AIM. Print the part of the quarterly filing excerpt that begins with the words "When considering these" and ends after the words "federal securities law.", reproducing it exactly.

You should read this discussion in conjunction with the consolidated financial statements, notes and tables included in Part I, Item 1 of this Form 10-Q. Statements that are not historical facts, including statements about our confidence in our prospects and strategies and our expectations about growth of existing markets and our ability to expand into new markets, to identify and acquire complementary businesses and to attract new sources of financing, are forward-looking statements that involve risks and uncertainties. In addition to statements which are forward-looking by reason of context, the words “believe,” “expect,” “anticipate,” “intend,” “designed,” “goal,” “objective,” “optimistic,” “will” and other similar expressions identify forward-looking statements. In light of the risks and uncertainties inherent in all future projections, the inclusion of the forward-looking statements should not be regarded as guarantees of performance. Although we believe that our plans, objectives, intentions and expenditures reflected in our forward-looking statements are made based on expectations and beliefs concerning future events affecting us and are subject to uncertainties, risks and factors relating to our operations and business environments, all of which are difficult to predict and many of which are beyond our control, that could cause our actual results to differ materially from those matters expressed or implied by our forward-looking statements

When considering these risk factors, you should keep in mind the cautionary statements elsewhere in this report and the documents incorporated by reference. New risks and uncertainties arise from time to time, and we cannot predict those events or how they may affect us. We assume no obligation to update any forward-looking statements or risk factor after the date of this report as a result of new information, future events or developments, except as required by the federal securities law.

RECENT EVENTS
 
On March 29, 2006, we signed an agreement to sell our Monterrey, Mexico rotor manufacturing facility, which we have been reporting as a discontinued operation in our financial statements, subject to several contingent closing items. We expect the sale will be completed in the second quarter of 2006. The transaction will not have a material impact on our results of operations or consolidated financial position.

DATASET CONTENT.
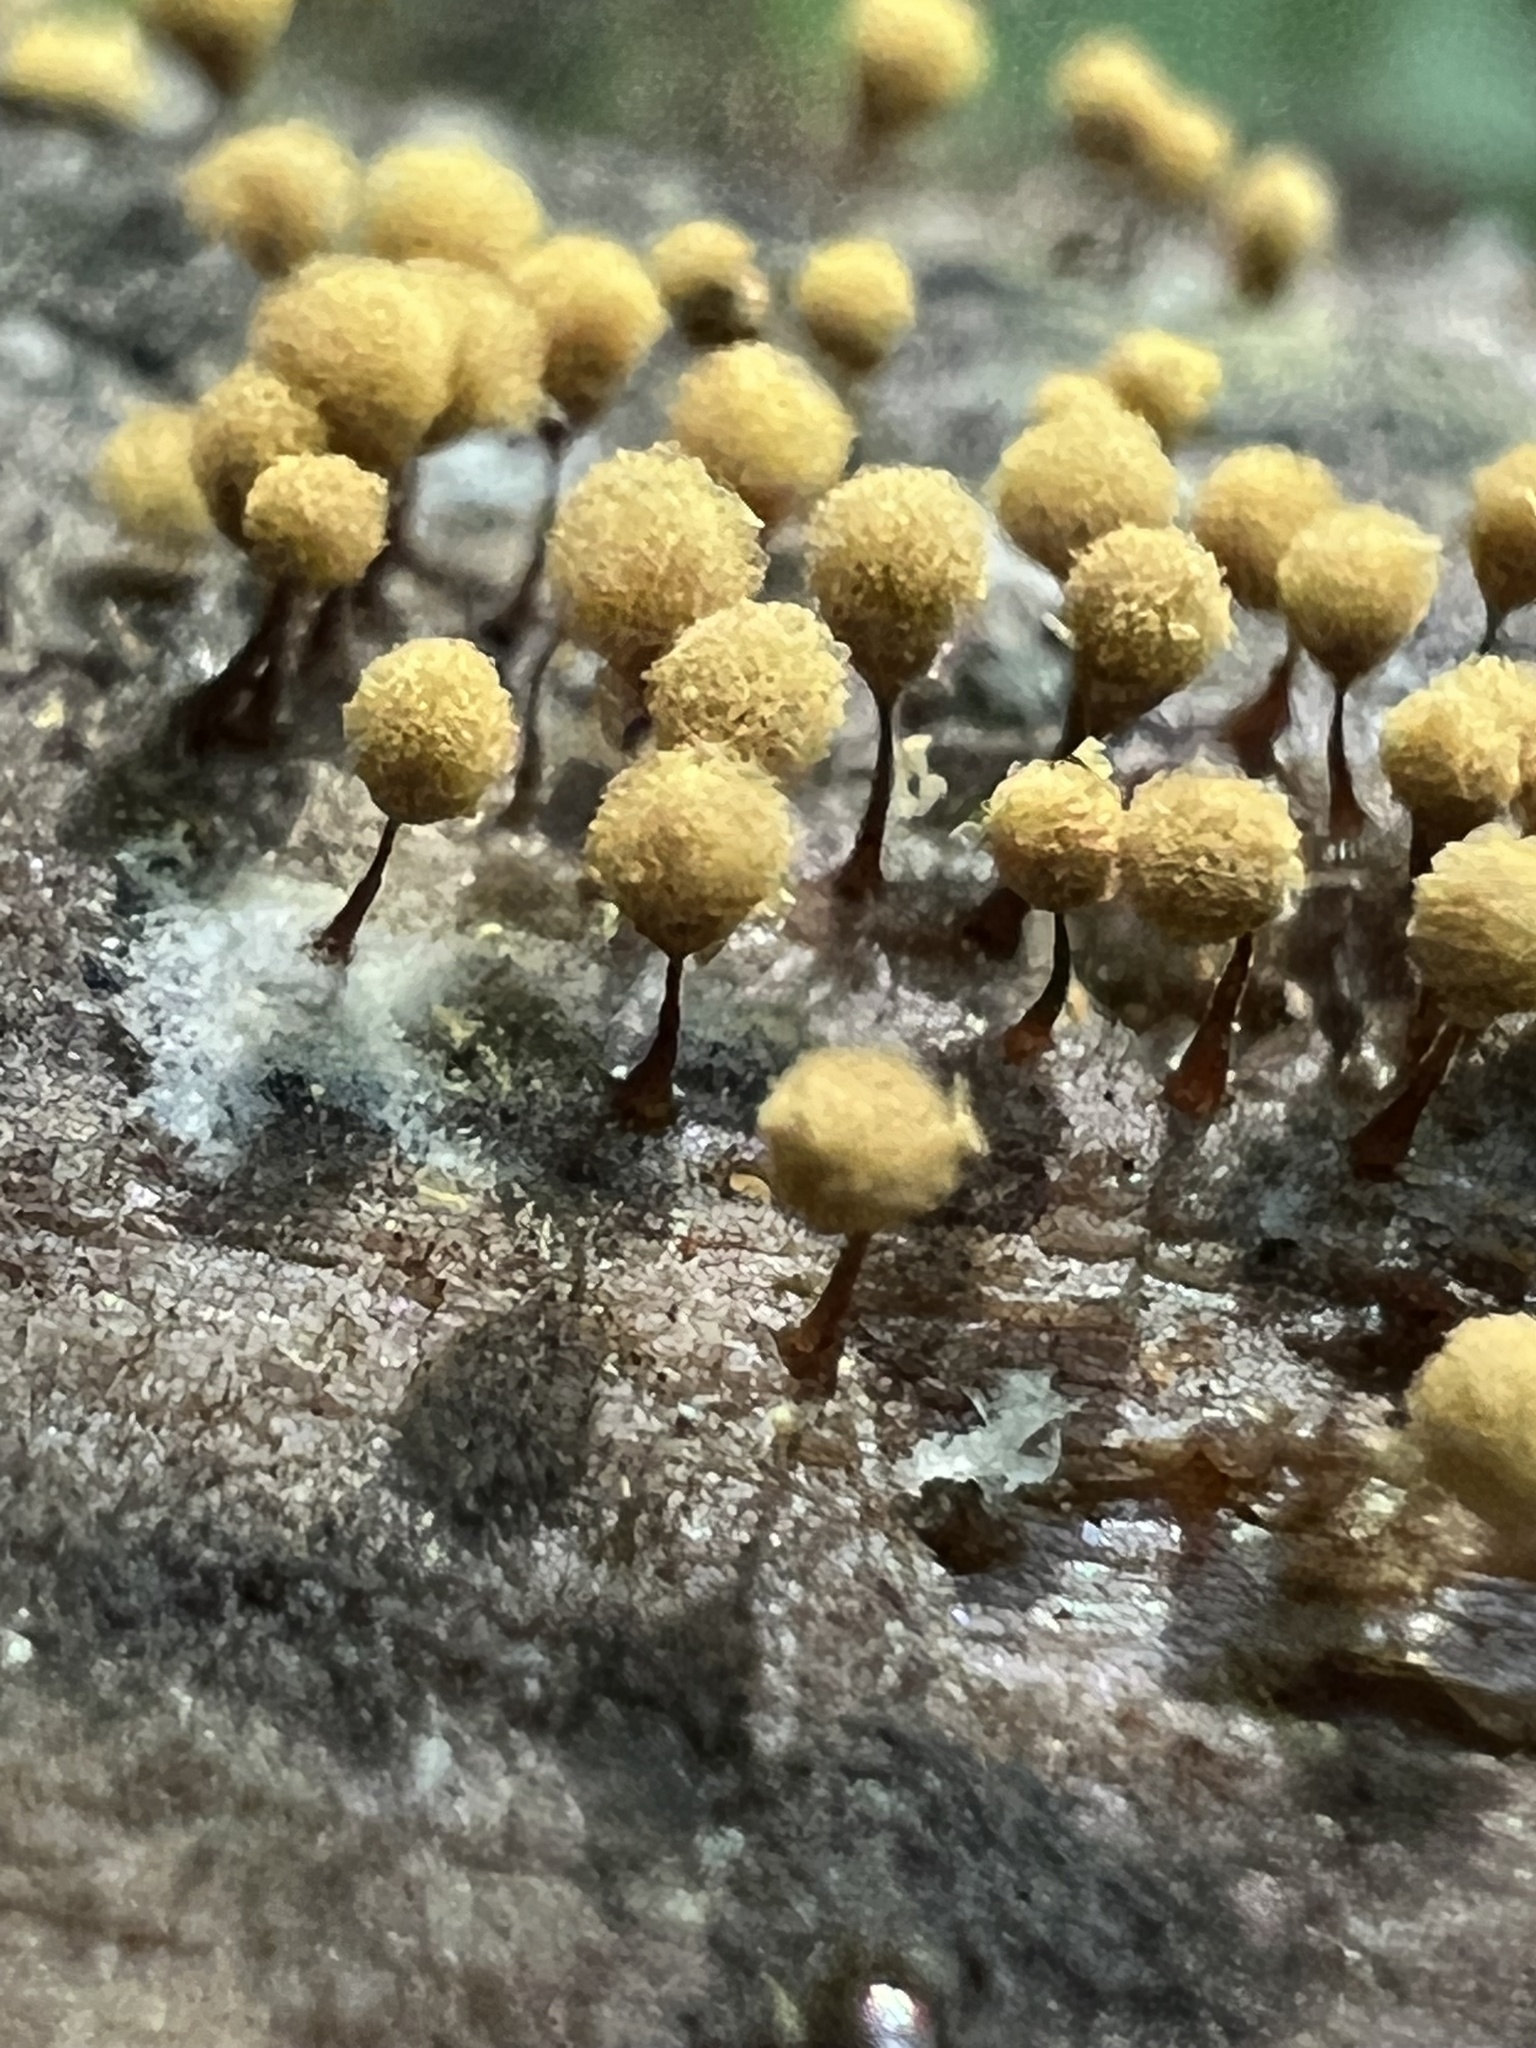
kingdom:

TASK SOLUTION.
When considering these risk factors, you should keep in mind the cautionary statements elsewhere in this report and the documents incorporated by reference. New risks and uncertainties arise from time to time, and we cannot predict those events or how they may affect us. We assume no obligation to update any forward-looking statements or risk factor after the date of this report as a result of new information, future events or developments, except as required by the federal securities law.